Respiro fundo, inalando finalmente o ar puro da liberdade. Encaro com um sorriso a imagem de Guilhermino recostado sobre sua caminhonete azul do outro lado da rua, ele está aqui assim como prometeu. Olho para trás e encaro uma última vez a penitenciária que foi meu lar por três anos e meio. Caminho em direção a meu amigo, com passos moderados e cautelosos, observo seus olhos estreitarem em minha direção, mais precisamente no cigarro entre meuS lábios e não posso deixar de sorrir logo após soprar a fumaça no ar.
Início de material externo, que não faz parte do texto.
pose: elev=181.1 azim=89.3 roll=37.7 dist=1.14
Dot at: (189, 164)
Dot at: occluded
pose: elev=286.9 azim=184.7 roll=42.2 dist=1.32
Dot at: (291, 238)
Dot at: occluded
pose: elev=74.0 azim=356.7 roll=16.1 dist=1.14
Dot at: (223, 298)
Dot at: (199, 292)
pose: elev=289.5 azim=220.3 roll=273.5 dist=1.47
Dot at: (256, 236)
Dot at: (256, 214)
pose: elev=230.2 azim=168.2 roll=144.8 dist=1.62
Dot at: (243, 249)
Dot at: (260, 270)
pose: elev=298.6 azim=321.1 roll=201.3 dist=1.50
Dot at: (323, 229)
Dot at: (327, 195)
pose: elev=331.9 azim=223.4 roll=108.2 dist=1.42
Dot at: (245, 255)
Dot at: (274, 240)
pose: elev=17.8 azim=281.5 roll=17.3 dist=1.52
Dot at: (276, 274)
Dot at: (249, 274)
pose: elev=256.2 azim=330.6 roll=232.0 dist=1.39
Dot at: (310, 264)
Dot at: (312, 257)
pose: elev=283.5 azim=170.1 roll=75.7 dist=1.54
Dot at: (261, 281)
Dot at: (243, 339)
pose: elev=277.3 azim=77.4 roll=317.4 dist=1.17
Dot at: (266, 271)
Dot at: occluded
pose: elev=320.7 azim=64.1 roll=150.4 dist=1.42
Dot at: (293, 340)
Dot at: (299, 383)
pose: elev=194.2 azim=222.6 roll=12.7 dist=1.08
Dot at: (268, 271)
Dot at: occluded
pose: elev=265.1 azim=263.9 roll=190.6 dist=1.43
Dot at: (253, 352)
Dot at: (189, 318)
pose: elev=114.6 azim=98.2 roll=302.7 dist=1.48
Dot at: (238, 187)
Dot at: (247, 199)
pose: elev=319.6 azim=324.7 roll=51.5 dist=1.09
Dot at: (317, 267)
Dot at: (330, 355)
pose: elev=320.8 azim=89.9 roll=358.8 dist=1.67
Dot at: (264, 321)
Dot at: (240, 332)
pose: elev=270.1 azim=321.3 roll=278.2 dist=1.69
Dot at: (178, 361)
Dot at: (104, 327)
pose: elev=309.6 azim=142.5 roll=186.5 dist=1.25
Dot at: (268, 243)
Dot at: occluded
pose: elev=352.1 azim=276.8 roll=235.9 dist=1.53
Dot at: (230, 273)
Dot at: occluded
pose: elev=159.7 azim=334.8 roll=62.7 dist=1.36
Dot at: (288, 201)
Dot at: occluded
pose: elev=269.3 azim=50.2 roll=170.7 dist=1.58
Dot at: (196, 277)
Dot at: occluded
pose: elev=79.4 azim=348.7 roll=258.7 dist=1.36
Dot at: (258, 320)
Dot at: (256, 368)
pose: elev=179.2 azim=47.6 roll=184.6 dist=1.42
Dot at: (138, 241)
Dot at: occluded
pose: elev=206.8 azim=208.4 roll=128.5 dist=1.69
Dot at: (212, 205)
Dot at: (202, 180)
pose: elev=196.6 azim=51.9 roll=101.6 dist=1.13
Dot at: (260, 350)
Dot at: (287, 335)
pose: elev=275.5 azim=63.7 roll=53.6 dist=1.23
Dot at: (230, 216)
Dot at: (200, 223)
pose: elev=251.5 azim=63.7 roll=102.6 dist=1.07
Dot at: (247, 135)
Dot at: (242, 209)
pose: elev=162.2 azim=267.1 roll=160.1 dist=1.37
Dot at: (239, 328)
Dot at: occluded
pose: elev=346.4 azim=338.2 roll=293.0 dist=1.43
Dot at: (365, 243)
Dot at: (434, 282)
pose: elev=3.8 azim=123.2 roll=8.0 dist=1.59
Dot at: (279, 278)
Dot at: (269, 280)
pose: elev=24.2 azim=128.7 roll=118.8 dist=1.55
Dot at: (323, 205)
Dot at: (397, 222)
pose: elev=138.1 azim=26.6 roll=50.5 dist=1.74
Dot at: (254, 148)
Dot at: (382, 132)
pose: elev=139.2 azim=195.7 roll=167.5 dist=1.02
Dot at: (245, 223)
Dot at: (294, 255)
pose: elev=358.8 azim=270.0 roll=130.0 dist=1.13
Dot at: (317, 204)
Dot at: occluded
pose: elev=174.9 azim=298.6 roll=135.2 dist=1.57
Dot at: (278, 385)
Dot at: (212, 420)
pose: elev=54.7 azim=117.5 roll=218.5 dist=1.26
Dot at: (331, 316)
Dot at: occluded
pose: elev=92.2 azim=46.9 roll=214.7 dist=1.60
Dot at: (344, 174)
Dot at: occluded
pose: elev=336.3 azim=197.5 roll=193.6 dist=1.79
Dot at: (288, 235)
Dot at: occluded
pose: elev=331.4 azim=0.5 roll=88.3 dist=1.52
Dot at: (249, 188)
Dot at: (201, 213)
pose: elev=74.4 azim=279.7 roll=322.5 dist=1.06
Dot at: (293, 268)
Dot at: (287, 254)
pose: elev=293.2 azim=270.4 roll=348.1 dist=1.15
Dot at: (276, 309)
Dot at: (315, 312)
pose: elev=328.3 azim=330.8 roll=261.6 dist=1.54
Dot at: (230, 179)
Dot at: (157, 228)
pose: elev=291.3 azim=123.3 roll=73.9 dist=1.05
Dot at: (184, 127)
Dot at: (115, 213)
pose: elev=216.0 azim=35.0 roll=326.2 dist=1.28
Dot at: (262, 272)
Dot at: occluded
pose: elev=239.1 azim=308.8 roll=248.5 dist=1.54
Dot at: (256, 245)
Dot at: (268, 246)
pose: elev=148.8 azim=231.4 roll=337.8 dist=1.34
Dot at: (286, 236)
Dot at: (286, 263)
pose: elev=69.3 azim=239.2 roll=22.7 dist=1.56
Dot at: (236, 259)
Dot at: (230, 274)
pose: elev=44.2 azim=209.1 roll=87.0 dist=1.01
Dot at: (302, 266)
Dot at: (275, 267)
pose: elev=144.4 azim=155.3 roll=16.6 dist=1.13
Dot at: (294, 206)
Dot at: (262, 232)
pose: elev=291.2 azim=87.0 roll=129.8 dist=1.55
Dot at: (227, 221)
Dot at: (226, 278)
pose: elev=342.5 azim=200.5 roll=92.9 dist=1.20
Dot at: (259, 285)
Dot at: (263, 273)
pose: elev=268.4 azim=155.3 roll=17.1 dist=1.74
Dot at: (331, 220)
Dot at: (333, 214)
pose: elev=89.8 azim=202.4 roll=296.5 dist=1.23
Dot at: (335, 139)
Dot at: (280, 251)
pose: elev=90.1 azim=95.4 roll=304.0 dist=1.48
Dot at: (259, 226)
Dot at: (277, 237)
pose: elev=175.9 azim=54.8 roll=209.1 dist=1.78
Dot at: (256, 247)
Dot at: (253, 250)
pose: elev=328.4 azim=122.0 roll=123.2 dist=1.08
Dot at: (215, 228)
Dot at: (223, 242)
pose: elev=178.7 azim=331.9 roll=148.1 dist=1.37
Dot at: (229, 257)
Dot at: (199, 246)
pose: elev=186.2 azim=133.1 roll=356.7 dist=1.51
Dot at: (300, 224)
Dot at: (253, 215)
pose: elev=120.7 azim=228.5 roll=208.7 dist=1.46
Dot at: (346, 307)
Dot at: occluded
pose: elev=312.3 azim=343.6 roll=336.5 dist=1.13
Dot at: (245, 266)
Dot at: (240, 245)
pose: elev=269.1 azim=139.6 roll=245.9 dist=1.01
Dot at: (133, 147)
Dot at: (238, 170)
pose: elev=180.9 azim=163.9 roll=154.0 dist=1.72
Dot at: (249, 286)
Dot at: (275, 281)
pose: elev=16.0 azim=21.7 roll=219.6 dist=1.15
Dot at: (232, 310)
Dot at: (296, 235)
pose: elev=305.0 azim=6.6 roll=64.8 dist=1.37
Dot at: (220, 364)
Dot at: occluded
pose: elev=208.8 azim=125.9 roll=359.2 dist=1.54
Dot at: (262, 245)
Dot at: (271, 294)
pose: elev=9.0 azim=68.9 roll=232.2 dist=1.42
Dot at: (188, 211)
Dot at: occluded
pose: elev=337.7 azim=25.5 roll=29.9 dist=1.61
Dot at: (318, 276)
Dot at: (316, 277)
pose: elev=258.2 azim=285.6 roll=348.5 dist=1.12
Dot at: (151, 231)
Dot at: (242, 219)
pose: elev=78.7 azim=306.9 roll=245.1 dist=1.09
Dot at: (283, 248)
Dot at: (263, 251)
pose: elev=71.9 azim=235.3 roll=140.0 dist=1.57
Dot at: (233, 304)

Este foi uma hábito que adquiri na cadeia, experimentei em uma noite, onde nem mesmos meus planos de vingança conseguiam me trazer paz e voilá. Bingo!
Levanto as mãos em rendição quando ele arqueia a sobrancelha esquerda em desaprovação, trago uma última vez do meu Dunhill, presente do meu companheiro de cela em comemoração a minha saída. Tendo a ciência que não terei permissão para fumar dentro de seu carro, apago o cigarro e o descarto na única lixeira próxima.
Saco.
— Desde quando você fuma?
Dou de ombros.
— Tem alguns meses. — Respondo sucinto, dando a conversa por encerrada. Eu não quero falar do meu novo vício e ele entende que isso.
Entramos em sua caminhonete em silêncio, permanecendo assim até uma música começar a soar no rádio.
É estranho está de volta ao mundo real, quer dizer, com certeza todas as merdas que aconteceram comigo dentro daquele lugar foram reais, mas eu só tinha paredes pra observar o tempo todo, não existiam expectativas ou bons momentos, todos os dias eram apenas aceitáveis. Abaixo o vidro da janela do carro, permitindo uma visão melhor do que acontece lá fora.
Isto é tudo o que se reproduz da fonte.